LUAD-PDX/KRAS mouse xenograft model. The primary KRAS-mutant lung cancer xenograft mouse model (LUAD-PDX/KRAS) was established as previously described (59). BALB/cA nude mice were purchased from National Rodent Laboratory Animal Resources. In brief, surgically removed lung adenocarcinoma tissue was cut into 15 mm³ fragments and subcutaneously implanted into 6-week-old male BALB/cA nude mice using a trocar needle. The tumor volume was measured every alternate day and calculated using the following formula: volume = length × width² × 0.52. After the tumor volume grew to 100–150 mm³, the mice were randomized and treated with vehicle (0.5% CMC-Na in sterile water) or COMP7 (25 or 50 mg/kg, orally dissolved in 0.5% CMC-Na in sterile water) for 4 weeks. After the last dosing, the tumors were excised, weighed, snap-frozen in liquid nitrogen for western blotting and qPCR analysis, or fixed in 4% paraformaldehyde for IHC staining.
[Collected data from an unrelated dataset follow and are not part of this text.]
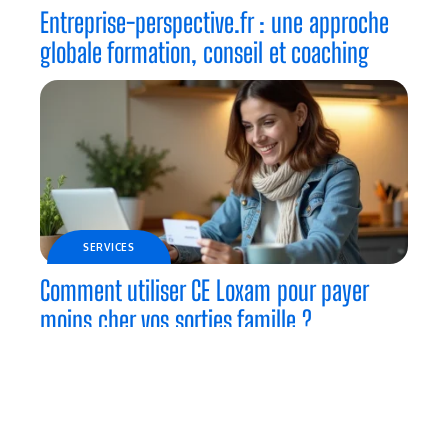
Entreprise-perspective.fr : une approche
globale formation, conseil et coaching
SERVICES
Comment utiliser CE Loxam pour payer
moins cher vos sorties famille ?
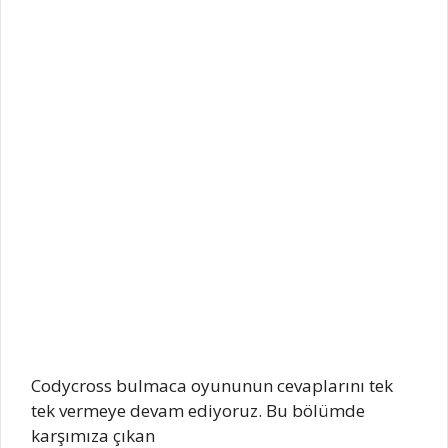
Codycross bulmaca oyununun cevaplarını tek
tek vermeye devam ediyoruz. Bu bölümde
karşımıza çıkan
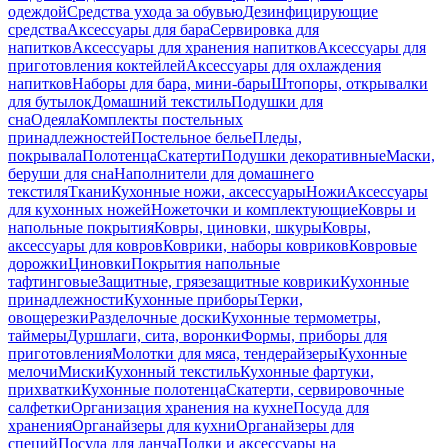
одеждой
Средства ухода за обувью
Дезинфицирующие
средства
Аксессуары для бара
Сервировка для
напитков
Аксессуары для хранения напитков
Аксессуары для
приготовления коктейлей
Аксессуары для охлаждения
напитков
Наборы для бара, мини-бары
Штопоры, открывалки
для бутылок
Домашний текстиль
Подушки для
сна
Одеяла
Комплекты постельных
принадлежностей
Постельное белье
Пледы,
покрывала
Полотенца
Скатерти
Подушки декоративные
Маски,
беруши для сна
Наполнители для домашнего
текстиля
Ткани
Кухонные ножи, аксессуары
Ножи
Аксессуары
для кухонных ножей
Ножеточки и комплектующие
Ковры и
напольные покрытия
Ковры, циновки, шкуры
Ковры,
аксессуары для ковров
Коврики, наборы ковриков
Ковровые
дорожки
Циновки
Покрытия напольные
тафтинговые
Защитные, грязезащитные коврики
Кухонные
принадлежности
Кухонные приборы
Терки,
овощерезки
Разделочные доски
Кухонные термометры,
таймеры
Дуршлаги, сита, воронки
Формы, приборы для
приготовления
Молотки для мяса, тендерайзеры
Кухонные
мелочи
Миски
Кухонный текстиль
Кухонные фартуки,
прихватки
Кухонные полотенца
Скатерти, сервировочные
салфетки
Организация хранения на кухне
Посуда для
хранения
Органайзеры для кухни
Органайзеры для
специй
Посуда для ланча
Полки и аксессуары на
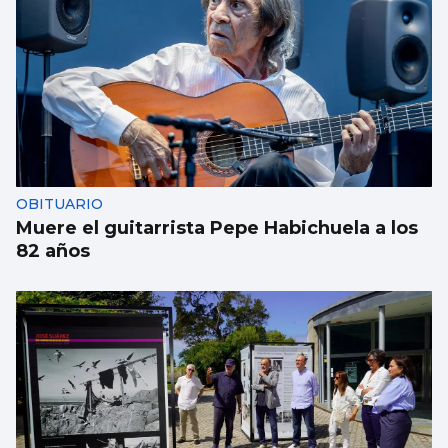
OBITUARIO
Muere el guitarrista Pepe Habichuela a los
82 años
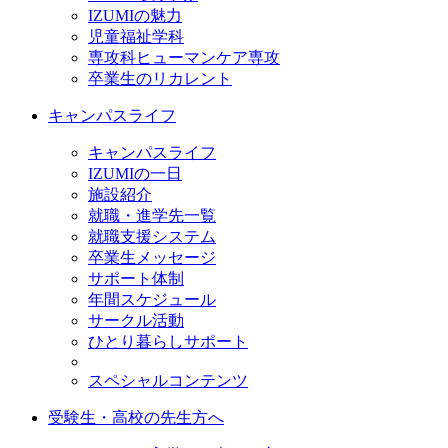
IZUMIの魅力
児童福祉学科
専攻科ヒューマンケア専攻
卒業生のリカレント
キャンパスライフ
キャンパスライフ
IZUMIの一日
施設紹介
就職・進学先一覧
就職支援システム
卒業生メッセージ
サポート体制
年間スケジュール
サークル活動
ひとり暮らしサポート
スペシャルコンテンツ
受験生・高校の先生方へ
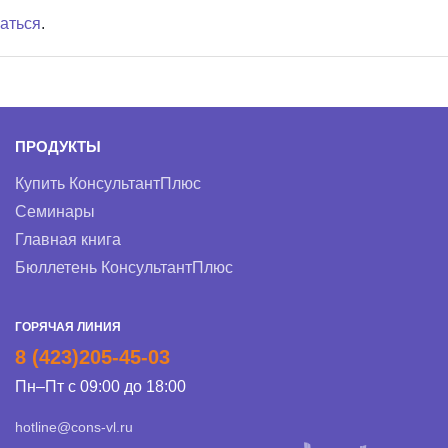
аться
.
ПРОДУКТЫ
Купить КонсультантПлюс
Семинары
Главная книга
Бюллетень КонсультантПлюс
ГОРЯЧАЯ ЛИНИЯ
8 (423)205-45-03
Пн–Пт с 09:00 до 18:00
hotline@cons-vl.ru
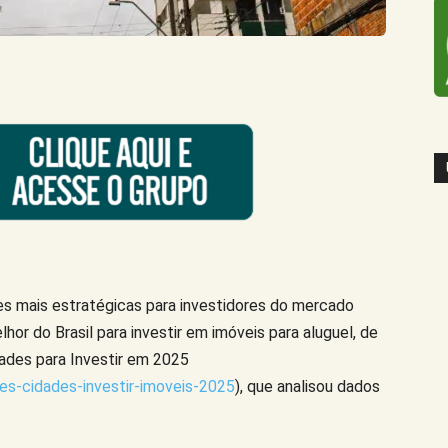
 mais estratégicas para investidores do mercado
elhor do Brasil para investir em imóveis para aluguel, de
des para Investir em 2025
es-cidades-investir-imoveis-2025
), que analisou dados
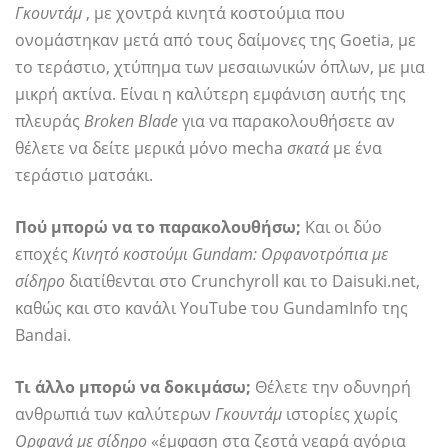
Γκουντάμ
, με χοντρά κινητά κοστούμια που
ονομάστηκαν μετά από τους δαίμονες της Goetia, με
το τεράστιο, χτύπημα των μεσαιωνικών όπλων, με μια
μικρή ακτίνα. Είναι η καλύτερη εμφάνιση αυτής της
πλευράς
Broken Blade
για να παρακολουθήσετε αν
θέλετε να δείτε μερικά μόνο mecha
σκατά
με ένα
τεράστιο ματσάκι.
Πού μπορώ να το παρακολουθήσω;
Και οι δύο
εποχές
Κινητό κοστούμι Gundam: Ορφανοτρόπια με
σίδηρο
διατίθενται στο Crunchyroll και το Daisuki.net,
καθώς και στο κανάλι YouTube του GundamInfo της
Bandai.
Τι άλλο μπορώ να δοκιμάσω;
Θέλετε την οδυνηρή
ανθρωπιά των καλύτερων
Γκουντάμ
ιστορίες χωρίς
Ορφανά με σίδηρο
«έμφαση στα ζεστά νεαρά αγόρια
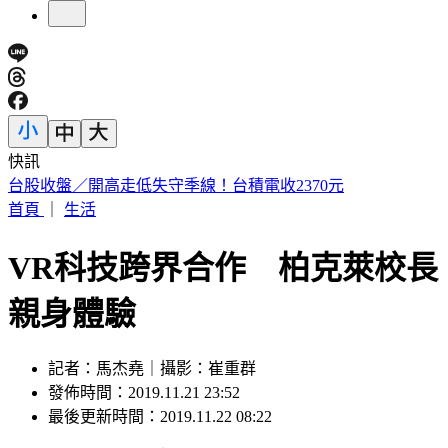
快訊
快訊／四川爆規模4.9極淺層地震！深度6公里 震感強烈
首頁
｜
生活
VR科技跨界合作 柏克萊校長
親身體驗
記者：馬杰堯｜攝影：崔重群
發佈時間：2019.11.21 23:52
最後更新時間：2019.11.22 08:22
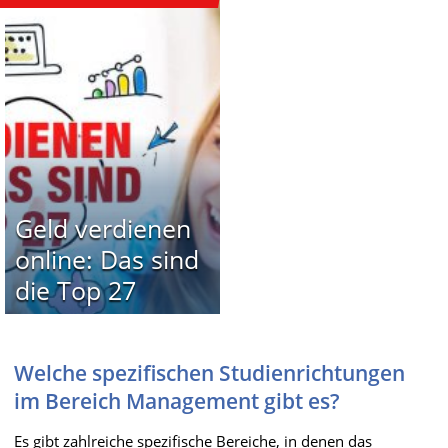
Geld verdienen
online: Das sind
die Top 27
Welche spezifischen Studienrichtungen
im Bereich Management gibt es?
Es gibt zahlreiche spezifische Bereiche, in denen das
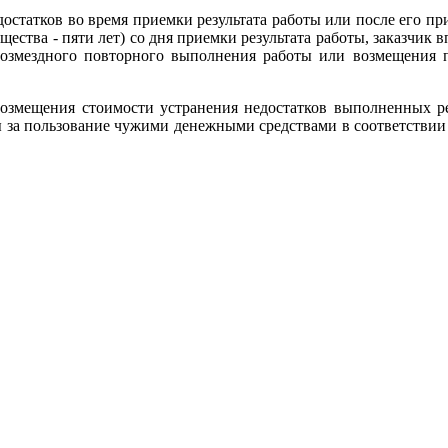
остатков во время приемки результата работы или после его прие
ущества - пяти лет) со дня приемки результата работы, заказчик
езвозмездного повторного выполнения работы или возмещения 
т возмещения стоимости устранения недостатков выполненных р
ы за пользование чужими денежными средствами в соответствии с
Bioinformatics. RNA-Seq data sets (read counts) of TCGA tumor-normal matched samples were extracted using the R package from the TCGA-Assembler (60). Somatic mutation data from TCGA GDC Data Portal (https://portal gdc. cancer. gov/) were downloaded and variant calls from the MuTect2 pipeline were used. Pearson’s correlation coefficient and P value (F-statistics) for each gene-gene pair in the 1145 LUAD patient data set were computed. For the survival analysis, a publicly available cohort data set of all KRAS-mutant cancer types was used. The detailed methods for TCGA somatic mutation and RNA-Seq data collection were performed as previously described (61).

Accession numbers. The Gene Expression Omnibus accession number for the RNA-Seq data reported in this study was GSE189545.

Statistics. Data are presented as the mean ± SEM, unless otherwise stated. Statistical tests were performed using Microsoft Excel and GraphPad Prism (version 7.0). Two-tailed unpaired t test was used to compare 2 groups. For comparison of multiple groups, 1-way ANOVA with Tukey’s multiple comparison test was used. A log-rank test was used for survival analysis. P values of less than 0.05 were considered significant.

Study approval. All animal treatments were performed according to the Guide for the Care and Use of Laboratory Animals (National Academies Press, 2011). All animal protocols were approved by the East China Normal University.